BRIEF = Lines from the entries below that hold "Барнауле" form the answer; copy all of them.

GIVEN DATA =
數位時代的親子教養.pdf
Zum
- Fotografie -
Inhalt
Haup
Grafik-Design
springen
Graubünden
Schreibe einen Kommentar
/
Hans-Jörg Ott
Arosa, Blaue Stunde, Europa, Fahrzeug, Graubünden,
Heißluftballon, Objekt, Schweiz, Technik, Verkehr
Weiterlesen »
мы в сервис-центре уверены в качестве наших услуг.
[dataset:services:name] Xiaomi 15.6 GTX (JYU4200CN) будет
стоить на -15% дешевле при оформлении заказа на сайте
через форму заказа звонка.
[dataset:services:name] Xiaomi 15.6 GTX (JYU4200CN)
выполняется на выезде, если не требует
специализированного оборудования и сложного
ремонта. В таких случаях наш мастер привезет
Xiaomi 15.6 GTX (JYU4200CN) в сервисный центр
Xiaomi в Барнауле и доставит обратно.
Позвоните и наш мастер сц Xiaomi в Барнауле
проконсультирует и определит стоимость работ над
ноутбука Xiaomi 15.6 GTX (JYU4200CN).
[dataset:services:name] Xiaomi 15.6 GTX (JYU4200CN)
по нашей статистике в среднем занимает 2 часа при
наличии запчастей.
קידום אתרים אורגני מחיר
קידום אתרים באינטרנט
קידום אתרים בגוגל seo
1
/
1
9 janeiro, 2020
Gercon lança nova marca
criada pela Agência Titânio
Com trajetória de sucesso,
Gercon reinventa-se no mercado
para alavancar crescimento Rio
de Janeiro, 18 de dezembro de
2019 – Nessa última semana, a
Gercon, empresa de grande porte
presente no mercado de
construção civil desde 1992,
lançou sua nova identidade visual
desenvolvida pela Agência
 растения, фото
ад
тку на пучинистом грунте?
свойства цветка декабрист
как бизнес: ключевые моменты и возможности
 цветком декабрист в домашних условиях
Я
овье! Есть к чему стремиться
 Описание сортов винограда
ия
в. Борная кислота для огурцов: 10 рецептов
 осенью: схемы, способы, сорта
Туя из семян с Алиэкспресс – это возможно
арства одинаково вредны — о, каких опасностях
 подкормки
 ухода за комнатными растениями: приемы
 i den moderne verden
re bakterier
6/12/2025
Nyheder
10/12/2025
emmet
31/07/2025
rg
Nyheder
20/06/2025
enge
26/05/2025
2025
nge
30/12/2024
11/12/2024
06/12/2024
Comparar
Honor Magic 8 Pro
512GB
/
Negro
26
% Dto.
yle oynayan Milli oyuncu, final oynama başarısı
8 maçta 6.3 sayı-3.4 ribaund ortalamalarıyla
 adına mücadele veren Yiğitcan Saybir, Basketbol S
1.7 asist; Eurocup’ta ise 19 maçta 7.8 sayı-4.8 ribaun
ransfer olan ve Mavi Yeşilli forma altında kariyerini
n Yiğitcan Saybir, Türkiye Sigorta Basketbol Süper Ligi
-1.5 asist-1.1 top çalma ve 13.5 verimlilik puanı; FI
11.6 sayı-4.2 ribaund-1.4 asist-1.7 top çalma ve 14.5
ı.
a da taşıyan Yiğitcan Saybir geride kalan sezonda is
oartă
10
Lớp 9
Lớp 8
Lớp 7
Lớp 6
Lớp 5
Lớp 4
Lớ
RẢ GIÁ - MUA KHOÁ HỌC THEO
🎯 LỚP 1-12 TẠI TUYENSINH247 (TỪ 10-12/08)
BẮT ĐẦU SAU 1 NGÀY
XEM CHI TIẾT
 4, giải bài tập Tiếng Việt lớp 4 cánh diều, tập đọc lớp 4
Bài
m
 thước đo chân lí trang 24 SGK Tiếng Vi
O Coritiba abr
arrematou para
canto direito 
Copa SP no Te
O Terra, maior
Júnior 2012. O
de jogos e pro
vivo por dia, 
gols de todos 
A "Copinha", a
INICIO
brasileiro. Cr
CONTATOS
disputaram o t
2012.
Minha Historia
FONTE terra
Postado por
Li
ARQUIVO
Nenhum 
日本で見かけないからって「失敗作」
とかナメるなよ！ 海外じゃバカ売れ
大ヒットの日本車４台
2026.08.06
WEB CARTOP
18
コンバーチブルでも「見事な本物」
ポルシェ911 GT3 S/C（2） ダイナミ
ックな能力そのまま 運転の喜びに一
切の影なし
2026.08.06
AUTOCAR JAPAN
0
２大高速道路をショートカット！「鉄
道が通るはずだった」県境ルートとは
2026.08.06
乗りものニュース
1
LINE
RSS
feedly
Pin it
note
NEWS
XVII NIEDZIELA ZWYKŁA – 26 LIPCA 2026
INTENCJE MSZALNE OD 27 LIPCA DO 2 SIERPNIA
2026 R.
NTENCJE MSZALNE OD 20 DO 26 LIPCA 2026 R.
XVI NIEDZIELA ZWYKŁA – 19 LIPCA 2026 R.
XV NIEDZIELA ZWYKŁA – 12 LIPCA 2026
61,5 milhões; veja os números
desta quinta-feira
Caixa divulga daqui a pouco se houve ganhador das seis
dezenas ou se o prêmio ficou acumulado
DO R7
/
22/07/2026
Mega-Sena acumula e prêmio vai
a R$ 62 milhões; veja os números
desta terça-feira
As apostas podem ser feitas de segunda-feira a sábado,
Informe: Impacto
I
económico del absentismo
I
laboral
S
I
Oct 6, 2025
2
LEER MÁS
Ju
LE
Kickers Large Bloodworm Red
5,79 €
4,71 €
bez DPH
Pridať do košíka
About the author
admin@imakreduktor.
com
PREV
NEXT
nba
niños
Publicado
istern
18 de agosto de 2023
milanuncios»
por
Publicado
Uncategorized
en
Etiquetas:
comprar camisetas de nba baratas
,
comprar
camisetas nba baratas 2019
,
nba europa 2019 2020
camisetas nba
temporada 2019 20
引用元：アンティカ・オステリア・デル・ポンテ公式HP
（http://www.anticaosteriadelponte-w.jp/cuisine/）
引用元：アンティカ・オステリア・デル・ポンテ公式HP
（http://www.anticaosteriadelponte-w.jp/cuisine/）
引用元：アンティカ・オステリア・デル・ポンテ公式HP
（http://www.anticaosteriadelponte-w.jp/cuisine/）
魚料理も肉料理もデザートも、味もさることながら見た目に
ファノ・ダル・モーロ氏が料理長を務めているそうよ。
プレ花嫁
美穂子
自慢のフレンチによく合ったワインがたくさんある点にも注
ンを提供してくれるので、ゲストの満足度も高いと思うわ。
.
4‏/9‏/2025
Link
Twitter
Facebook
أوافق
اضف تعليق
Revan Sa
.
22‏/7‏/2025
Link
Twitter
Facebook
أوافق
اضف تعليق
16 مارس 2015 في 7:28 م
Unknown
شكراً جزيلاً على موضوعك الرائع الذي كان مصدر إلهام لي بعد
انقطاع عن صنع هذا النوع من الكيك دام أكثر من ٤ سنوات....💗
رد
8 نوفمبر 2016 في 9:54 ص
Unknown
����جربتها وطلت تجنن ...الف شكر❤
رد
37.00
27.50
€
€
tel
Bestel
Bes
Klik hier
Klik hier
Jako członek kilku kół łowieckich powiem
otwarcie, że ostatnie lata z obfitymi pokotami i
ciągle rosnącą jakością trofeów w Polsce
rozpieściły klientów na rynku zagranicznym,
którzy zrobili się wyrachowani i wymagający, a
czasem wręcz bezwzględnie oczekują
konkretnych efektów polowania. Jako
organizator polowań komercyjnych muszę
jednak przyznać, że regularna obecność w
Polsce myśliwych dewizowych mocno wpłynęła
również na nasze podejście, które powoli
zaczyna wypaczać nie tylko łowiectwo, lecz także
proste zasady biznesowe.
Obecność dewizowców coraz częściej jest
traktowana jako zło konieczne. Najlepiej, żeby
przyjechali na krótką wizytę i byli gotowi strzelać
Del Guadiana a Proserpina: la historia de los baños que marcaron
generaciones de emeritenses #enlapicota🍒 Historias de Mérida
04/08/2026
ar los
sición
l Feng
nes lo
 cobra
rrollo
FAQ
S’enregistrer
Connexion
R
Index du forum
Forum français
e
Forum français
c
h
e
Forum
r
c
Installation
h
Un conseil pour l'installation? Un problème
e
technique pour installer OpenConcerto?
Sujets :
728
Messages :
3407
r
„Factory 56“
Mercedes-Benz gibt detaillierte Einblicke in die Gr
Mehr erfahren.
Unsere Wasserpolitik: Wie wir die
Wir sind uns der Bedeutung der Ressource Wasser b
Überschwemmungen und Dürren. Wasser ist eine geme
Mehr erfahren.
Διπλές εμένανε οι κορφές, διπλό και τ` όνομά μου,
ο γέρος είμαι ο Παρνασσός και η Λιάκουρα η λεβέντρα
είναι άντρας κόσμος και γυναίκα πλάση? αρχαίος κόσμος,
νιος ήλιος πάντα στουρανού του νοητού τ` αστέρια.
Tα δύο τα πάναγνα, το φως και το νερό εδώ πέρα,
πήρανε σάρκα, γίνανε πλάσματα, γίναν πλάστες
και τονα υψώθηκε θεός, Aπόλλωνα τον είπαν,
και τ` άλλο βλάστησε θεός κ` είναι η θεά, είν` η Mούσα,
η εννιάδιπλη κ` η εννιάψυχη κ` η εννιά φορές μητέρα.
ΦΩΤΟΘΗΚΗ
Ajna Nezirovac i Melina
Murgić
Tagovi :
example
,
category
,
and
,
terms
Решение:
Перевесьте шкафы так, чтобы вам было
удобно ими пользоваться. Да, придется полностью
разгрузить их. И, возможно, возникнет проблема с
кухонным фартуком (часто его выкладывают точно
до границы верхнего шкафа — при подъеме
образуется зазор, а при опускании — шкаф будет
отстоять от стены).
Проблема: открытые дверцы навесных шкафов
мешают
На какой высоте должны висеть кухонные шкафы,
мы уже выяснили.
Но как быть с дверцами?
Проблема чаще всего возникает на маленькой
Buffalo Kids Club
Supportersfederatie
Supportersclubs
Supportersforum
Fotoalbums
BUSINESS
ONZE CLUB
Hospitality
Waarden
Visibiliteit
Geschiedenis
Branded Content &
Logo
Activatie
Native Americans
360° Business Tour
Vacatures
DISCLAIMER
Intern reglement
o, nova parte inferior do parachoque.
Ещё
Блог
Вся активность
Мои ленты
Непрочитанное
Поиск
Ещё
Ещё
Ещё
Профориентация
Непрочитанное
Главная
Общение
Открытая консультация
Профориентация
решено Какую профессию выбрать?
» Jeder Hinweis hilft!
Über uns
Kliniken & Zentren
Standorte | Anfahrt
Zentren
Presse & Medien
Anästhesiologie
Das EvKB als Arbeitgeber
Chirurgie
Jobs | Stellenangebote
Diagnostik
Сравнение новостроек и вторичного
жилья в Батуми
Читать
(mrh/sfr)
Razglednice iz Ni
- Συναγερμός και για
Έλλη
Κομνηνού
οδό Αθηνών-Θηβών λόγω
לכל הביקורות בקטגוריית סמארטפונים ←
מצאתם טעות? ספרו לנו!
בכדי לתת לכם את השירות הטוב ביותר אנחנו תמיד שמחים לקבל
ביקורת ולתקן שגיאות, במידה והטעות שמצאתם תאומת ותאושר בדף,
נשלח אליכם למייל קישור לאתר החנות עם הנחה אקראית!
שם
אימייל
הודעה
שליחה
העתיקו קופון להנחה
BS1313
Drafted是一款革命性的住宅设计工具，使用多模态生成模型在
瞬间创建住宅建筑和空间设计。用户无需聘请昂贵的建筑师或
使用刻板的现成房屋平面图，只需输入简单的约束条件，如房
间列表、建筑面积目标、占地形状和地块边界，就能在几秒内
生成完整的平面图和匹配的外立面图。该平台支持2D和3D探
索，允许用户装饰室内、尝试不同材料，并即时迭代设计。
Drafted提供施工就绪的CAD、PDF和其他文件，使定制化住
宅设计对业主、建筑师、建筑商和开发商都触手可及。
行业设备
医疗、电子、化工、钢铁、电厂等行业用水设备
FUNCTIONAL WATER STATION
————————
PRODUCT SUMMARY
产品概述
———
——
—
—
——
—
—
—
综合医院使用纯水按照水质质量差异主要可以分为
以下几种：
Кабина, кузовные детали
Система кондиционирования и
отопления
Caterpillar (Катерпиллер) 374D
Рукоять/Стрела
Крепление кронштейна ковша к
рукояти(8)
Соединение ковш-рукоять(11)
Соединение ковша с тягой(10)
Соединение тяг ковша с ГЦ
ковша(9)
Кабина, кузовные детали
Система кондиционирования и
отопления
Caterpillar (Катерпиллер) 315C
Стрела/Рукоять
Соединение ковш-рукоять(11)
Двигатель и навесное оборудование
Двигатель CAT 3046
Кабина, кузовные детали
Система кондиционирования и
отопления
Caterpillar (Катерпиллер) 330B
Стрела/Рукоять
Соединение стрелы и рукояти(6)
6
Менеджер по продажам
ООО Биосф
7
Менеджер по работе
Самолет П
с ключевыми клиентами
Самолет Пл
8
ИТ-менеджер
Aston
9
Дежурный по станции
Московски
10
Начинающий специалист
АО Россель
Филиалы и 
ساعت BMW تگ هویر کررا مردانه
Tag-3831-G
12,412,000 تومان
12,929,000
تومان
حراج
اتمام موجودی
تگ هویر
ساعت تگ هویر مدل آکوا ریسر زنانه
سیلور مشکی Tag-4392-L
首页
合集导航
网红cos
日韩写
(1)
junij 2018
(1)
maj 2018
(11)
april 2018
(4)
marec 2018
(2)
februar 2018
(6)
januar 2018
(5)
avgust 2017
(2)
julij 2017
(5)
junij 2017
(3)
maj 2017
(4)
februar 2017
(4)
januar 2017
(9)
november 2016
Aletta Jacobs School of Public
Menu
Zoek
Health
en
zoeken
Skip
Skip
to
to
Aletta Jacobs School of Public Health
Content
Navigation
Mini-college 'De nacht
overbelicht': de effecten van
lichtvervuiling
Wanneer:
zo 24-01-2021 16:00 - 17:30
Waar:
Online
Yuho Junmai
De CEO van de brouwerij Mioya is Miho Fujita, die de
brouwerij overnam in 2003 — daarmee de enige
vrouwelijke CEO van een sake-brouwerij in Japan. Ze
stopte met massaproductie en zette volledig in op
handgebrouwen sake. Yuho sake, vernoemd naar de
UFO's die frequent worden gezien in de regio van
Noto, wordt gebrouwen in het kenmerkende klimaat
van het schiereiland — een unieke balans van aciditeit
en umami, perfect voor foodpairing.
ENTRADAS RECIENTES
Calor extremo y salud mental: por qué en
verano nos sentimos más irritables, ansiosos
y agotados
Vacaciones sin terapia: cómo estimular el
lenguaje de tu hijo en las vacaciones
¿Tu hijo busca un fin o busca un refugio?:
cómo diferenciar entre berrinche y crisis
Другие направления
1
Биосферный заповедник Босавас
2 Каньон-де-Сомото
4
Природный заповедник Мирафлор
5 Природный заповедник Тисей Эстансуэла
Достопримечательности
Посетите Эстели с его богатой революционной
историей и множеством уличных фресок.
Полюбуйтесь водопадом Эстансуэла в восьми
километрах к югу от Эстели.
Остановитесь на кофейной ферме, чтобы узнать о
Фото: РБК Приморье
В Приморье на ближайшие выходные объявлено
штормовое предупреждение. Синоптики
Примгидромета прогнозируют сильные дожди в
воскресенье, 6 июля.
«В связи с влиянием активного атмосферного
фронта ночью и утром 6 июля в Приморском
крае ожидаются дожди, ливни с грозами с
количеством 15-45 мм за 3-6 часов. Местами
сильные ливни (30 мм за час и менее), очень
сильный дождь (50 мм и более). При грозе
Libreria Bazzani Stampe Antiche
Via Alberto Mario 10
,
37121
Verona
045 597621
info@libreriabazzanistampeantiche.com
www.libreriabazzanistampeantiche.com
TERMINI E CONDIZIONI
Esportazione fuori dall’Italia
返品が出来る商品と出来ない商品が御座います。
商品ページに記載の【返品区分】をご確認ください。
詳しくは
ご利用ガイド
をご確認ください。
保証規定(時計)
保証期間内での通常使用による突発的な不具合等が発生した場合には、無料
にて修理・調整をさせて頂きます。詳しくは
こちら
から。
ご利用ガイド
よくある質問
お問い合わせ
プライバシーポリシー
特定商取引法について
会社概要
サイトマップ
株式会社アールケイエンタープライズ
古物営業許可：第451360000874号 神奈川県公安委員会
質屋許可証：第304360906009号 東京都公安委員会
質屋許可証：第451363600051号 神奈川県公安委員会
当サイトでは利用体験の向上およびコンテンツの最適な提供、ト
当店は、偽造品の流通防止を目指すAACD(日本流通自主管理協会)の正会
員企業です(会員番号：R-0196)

WRITTEN RESPONSE =
Xiaomi в Барнауле и доставит обратно.
Позвоните и наш мастер сц Xiaomi в Барнауле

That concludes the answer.